— Extracted page text data —
[Start of section]

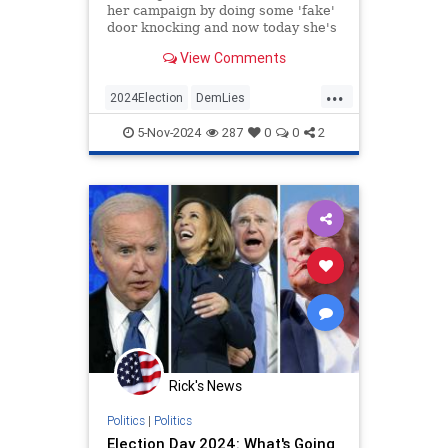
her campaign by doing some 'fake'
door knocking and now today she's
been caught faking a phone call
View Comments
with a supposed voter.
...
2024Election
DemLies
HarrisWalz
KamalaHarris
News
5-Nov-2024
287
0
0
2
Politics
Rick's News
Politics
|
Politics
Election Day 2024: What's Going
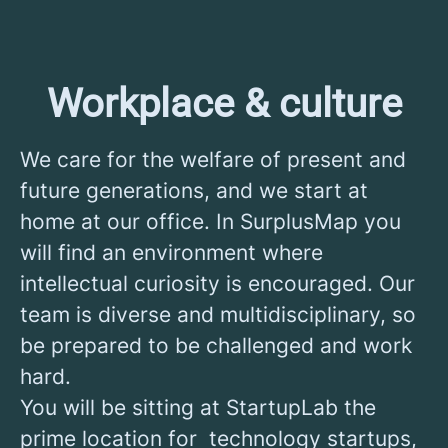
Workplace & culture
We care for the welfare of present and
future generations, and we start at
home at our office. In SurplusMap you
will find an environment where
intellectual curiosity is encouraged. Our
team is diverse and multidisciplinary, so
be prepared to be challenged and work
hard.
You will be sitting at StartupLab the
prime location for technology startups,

[End of section]
[Start of section]

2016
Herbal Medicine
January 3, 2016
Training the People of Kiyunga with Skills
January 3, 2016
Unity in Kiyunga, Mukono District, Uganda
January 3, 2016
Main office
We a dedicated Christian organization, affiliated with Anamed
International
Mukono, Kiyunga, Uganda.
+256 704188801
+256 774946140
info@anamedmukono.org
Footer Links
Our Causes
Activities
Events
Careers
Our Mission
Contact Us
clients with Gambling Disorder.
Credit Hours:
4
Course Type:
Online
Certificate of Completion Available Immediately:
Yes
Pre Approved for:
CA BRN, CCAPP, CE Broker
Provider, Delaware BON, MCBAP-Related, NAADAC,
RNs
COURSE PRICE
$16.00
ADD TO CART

[End of section]

— What you need to do —
Using the data above, return the lines from the one holding "Election Day 2024: What's Going" through the one holding "prime location for" exactly, but not the pictures.

— Answer box —
Election Day 2024: What's Going
Workplace & culture
We care for the welfare of present and
future generations, and we start at
home at our office. In SurplusMap you
will find an environment where
intellectual curiosity is encouraged. Our
team is diverse and multidisciplinary, so
be prepared to be challenged and work
hard.
You will be sitting at StartupLab the
prime location for technology startups,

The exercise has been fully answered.